>> START Information shown

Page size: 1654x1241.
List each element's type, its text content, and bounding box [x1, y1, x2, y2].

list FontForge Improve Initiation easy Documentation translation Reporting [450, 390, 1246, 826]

>> END Information shown
>> START Information shown

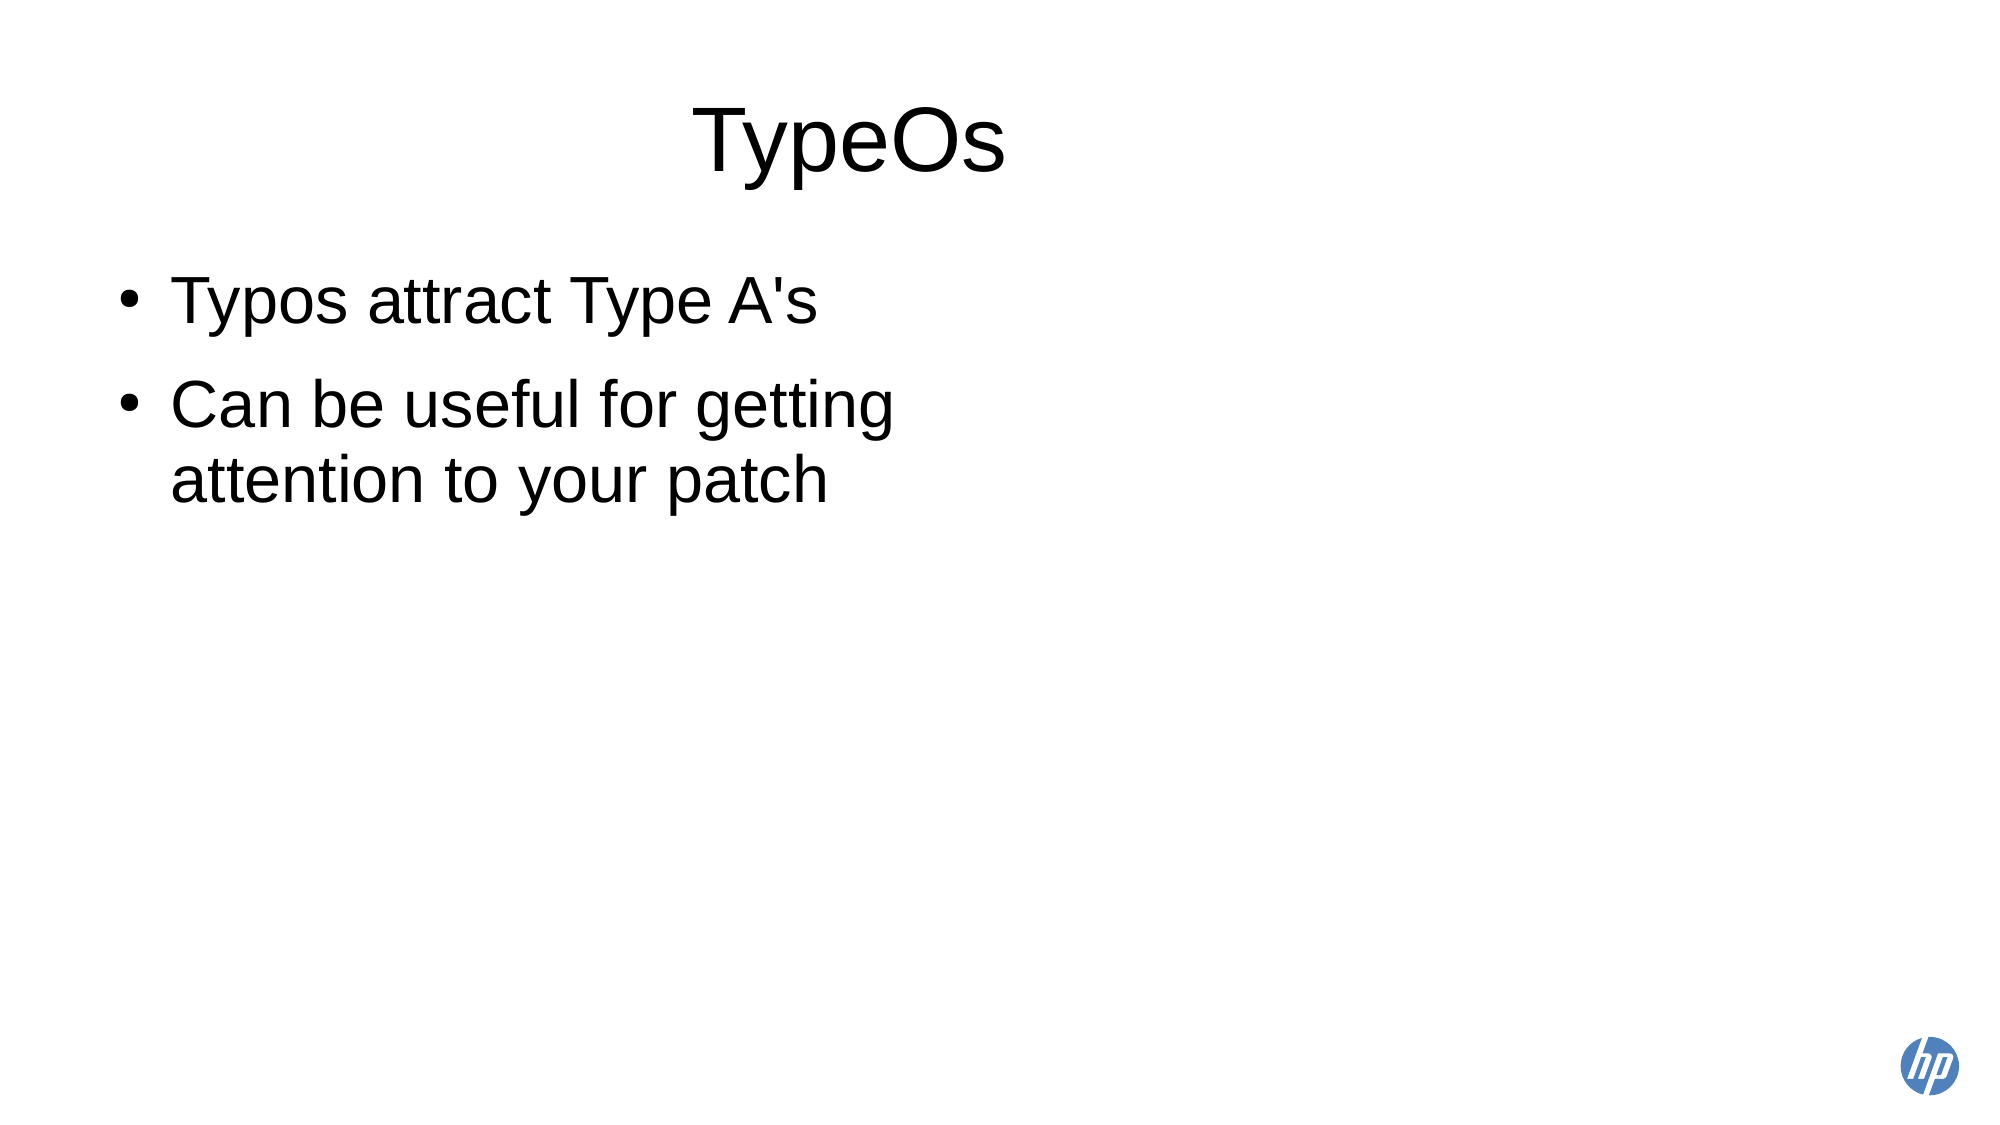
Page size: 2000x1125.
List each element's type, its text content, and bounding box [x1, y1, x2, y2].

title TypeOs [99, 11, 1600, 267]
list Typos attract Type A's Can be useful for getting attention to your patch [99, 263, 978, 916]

>> END Information shown

*Exercise directions*:
Reproduce the lines from the one containing "Page size: 2000x1125." up to and including the one containing "list Typos attract", swapping "bounding box" for "enclosing box" and changing nothing else.

*Written solution*:
Page size: 2000x1125.
List each element's type, its text content, and enclosing box [x1, y1, x2, y2].

title TypeOs [99, 11, 1600, 267]
list Typos attract Type A's Can be useful for getting attention to your patch [99, 263, 978, 916]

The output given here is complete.